- _GIVEN TASK_
In the lines between the one holding "habitat: Dry shadey ground" and the one holding "collector number: 303", inclusive, swap "scientific name" for "taxon name". Give those lines again with nothing else changed.

- _MATERIAL FOR THIS EXERCISE_
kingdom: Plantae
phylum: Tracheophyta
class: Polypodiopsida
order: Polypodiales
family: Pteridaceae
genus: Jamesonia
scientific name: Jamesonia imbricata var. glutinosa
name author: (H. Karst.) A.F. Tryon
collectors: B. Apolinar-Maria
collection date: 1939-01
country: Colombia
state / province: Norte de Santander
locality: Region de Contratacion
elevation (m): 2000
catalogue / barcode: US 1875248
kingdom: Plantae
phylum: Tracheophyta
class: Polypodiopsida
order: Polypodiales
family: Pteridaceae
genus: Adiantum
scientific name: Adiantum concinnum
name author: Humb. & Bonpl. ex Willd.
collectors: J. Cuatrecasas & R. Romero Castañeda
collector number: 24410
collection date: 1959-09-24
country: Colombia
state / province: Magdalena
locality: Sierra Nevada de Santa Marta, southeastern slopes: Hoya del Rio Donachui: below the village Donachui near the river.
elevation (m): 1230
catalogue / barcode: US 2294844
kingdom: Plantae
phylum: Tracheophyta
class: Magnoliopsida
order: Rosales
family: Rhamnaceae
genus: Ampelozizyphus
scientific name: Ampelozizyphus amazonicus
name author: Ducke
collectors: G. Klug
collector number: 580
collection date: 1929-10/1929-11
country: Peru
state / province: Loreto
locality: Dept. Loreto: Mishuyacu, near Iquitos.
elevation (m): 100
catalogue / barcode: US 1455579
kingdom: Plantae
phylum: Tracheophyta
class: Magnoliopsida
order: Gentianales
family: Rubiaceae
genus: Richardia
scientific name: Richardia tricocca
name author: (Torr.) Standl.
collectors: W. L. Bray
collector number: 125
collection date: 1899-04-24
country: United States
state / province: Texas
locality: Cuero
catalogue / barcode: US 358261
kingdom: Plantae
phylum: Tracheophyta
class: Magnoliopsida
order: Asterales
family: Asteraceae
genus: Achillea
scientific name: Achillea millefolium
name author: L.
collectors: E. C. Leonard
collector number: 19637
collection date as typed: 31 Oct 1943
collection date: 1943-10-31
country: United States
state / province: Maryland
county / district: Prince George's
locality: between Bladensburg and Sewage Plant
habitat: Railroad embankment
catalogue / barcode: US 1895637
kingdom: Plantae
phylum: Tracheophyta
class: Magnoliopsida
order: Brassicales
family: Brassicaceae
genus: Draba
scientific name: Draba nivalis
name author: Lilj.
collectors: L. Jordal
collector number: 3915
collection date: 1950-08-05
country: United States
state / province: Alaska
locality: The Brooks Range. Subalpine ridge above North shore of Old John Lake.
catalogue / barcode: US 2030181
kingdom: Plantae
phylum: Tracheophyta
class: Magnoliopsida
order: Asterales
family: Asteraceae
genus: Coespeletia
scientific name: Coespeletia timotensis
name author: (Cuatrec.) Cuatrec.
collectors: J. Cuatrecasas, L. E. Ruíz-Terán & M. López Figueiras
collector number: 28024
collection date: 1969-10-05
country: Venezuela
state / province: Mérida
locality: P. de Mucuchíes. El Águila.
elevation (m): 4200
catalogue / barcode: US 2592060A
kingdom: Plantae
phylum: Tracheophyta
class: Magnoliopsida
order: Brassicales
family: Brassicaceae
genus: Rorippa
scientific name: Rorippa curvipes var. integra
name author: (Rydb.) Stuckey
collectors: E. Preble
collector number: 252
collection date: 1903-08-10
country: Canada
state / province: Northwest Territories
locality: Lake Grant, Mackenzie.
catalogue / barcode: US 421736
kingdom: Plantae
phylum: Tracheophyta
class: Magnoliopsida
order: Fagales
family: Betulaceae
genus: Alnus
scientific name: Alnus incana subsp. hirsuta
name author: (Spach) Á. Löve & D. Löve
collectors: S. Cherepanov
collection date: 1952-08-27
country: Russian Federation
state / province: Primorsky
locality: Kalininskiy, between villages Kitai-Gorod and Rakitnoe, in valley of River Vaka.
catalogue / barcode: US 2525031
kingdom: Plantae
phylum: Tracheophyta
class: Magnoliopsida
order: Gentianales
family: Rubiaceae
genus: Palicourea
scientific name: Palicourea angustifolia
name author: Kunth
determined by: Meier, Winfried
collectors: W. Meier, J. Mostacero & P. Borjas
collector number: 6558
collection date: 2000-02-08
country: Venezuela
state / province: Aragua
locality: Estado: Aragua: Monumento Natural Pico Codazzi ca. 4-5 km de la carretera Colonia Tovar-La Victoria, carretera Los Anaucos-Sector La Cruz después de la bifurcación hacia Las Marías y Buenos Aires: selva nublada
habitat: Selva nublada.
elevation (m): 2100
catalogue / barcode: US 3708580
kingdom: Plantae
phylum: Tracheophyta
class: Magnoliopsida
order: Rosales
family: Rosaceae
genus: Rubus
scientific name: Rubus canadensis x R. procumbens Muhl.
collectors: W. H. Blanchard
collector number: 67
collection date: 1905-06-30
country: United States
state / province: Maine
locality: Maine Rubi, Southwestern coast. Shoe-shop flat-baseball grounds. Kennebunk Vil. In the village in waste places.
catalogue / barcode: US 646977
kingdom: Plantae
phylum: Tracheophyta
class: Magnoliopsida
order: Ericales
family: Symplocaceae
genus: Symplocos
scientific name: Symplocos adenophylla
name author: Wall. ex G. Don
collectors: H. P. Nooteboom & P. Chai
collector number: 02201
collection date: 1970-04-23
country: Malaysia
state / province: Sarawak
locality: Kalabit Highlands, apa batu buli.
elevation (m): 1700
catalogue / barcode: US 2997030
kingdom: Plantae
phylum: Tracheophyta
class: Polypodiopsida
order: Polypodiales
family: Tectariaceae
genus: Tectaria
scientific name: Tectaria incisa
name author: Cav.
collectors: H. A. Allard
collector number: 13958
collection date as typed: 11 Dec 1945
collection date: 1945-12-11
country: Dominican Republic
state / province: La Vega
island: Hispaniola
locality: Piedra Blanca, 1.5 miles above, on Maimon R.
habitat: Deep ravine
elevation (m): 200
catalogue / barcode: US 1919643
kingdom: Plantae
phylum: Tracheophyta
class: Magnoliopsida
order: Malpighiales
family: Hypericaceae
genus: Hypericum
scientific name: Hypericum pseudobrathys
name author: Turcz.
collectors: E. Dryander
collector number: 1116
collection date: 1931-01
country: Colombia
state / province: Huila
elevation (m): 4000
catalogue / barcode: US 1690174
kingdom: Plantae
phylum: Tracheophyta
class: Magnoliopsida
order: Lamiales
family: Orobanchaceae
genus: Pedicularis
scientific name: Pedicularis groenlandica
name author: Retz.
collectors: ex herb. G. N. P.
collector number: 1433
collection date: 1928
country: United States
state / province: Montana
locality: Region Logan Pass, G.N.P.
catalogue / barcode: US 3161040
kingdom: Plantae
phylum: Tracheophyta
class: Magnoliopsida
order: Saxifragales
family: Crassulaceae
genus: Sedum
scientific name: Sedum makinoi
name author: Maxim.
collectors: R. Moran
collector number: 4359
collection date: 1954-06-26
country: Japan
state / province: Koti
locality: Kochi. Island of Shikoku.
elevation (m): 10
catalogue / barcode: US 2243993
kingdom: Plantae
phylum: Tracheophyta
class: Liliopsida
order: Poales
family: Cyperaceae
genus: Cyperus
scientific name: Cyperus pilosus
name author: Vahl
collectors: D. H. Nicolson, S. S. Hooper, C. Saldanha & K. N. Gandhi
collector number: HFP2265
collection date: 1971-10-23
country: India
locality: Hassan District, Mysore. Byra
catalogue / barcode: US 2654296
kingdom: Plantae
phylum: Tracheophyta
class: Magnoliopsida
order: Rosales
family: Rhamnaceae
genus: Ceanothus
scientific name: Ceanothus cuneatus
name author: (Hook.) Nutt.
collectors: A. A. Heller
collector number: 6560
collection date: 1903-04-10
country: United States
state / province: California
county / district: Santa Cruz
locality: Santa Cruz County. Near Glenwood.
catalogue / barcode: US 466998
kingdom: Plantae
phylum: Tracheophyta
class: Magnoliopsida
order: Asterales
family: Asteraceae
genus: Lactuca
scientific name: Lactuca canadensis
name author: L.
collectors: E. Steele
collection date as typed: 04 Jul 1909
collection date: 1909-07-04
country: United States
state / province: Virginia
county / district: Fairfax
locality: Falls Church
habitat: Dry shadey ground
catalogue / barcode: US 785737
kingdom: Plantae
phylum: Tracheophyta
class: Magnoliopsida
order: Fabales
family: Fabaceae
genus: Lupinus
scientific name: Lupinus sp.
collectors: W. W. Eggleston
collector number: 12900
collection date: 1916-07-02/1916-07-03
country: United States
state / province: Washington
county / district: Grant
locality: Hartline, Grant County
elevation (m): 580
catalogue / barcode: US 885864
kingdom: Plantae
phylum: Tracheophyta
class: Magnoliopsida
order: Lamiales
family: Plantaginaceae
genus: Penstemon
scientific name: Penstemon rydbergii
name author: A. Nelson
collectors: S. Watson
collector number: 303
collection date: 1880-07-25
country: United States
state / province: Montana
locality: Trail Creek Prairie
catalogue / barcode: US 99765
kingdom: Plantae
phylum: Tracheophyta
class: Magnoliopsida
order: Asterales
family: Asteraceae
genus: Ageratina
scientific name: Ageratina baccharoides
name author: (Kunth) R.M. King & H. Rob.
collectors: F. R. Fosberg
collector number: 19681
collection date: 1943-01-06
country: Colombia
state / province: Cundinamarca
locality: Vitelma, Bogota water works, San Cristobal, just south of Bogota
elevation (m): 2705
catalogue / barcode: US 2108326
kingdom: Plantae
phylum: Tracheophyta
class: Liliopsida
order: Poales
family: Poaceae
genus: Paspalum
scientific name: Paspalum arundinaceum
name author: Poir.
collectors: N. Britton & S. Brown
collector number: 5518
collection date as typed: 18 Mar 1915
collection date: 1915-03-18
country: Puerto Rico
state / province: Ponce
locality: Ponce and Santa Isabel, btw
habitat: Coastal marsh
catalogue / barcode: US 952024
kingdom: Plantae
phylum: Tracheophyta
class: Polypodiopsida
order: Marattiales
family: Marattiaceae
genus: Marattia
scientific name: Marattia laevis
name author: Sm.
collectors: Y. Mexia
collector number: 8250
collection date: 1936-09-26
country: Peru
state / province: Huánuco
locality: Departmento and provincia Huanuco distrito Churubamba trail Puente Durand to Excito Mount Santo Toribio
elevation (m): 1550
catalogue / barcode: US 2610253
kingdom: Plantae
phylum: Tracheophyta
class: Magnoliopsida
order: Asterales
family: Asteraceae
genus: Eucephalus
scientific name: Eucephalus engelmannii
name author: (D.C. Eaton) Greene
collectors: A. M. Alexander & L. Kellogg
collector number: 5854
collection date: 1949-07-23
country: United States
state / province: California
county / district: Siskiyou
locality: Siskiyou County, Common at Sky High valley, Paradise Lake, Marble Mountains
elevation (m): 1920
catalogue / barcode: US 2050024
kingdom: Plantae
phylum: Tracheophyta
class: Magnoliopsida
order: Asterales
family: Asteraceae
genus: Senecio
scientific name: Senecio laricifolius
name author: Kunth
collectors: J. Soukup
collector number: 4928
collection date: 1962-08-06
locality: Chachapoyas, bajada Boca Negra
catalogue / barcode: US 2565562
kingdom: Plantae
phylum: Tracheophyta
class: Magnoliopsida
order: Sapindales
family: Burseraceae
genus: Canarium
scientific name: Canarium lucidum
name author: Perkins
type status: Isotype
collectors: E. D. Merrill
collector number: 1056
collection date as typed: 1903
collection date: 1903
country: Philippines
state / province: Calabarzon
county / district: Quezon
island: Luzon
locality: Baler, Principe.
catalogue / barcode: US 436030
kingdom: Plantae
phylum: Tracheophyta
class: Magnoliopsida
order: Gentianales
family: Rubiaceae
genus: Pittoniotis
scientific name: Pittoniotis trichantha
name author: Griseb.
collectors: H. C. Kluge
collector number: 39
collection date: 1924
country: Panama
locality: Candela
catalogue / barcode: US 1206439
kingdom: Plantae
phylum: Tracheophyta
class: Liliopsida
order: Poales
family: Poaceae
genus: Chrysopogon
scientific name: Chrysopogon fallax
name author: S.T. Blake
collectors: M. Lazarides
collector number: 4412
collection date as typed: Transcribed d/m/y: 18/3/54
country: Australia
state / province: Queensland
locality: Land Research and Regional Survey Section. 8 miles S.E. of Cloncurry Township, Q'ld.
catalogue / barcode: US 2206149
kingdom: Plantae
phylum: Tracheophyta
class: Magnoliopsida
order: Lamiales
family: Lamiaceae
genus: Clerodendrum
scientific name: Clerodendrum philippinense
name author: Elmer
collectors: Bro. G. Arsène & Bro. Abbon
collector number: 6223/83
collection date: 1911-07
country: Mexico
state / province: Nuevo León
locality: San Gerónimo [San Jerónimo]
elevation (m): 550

- _SOLUTION FOR THIS EXERCISE_
habitat: Dry shadey ground
catalogue / barcode: US 785737
kingdom: Plantae
phylum: Tracheophyta
class: Magnoliopsida
order: Fabales
family: Fabaceae
genus: Lupinus
taxon name: Lupinus sp.
collectors: W. W. Eggleston
collector number: 12900
collection date: 1916-07-02/1916-07-03
country: United States
state / province: Washington
county / district: Grant
locality: Hartline, Grant County
elevation (m): 580
catalogue / barcode: US 885864
kingdom: Plantae
phylum: Tracheophyta
class: Magnoliopsida
order: Lamiales
family: Plantaginaceae
genus: Penstemon
taxon name: Penstemon rydbergii
name author: A. Nelson
collectors: S. Watson
collector number: 303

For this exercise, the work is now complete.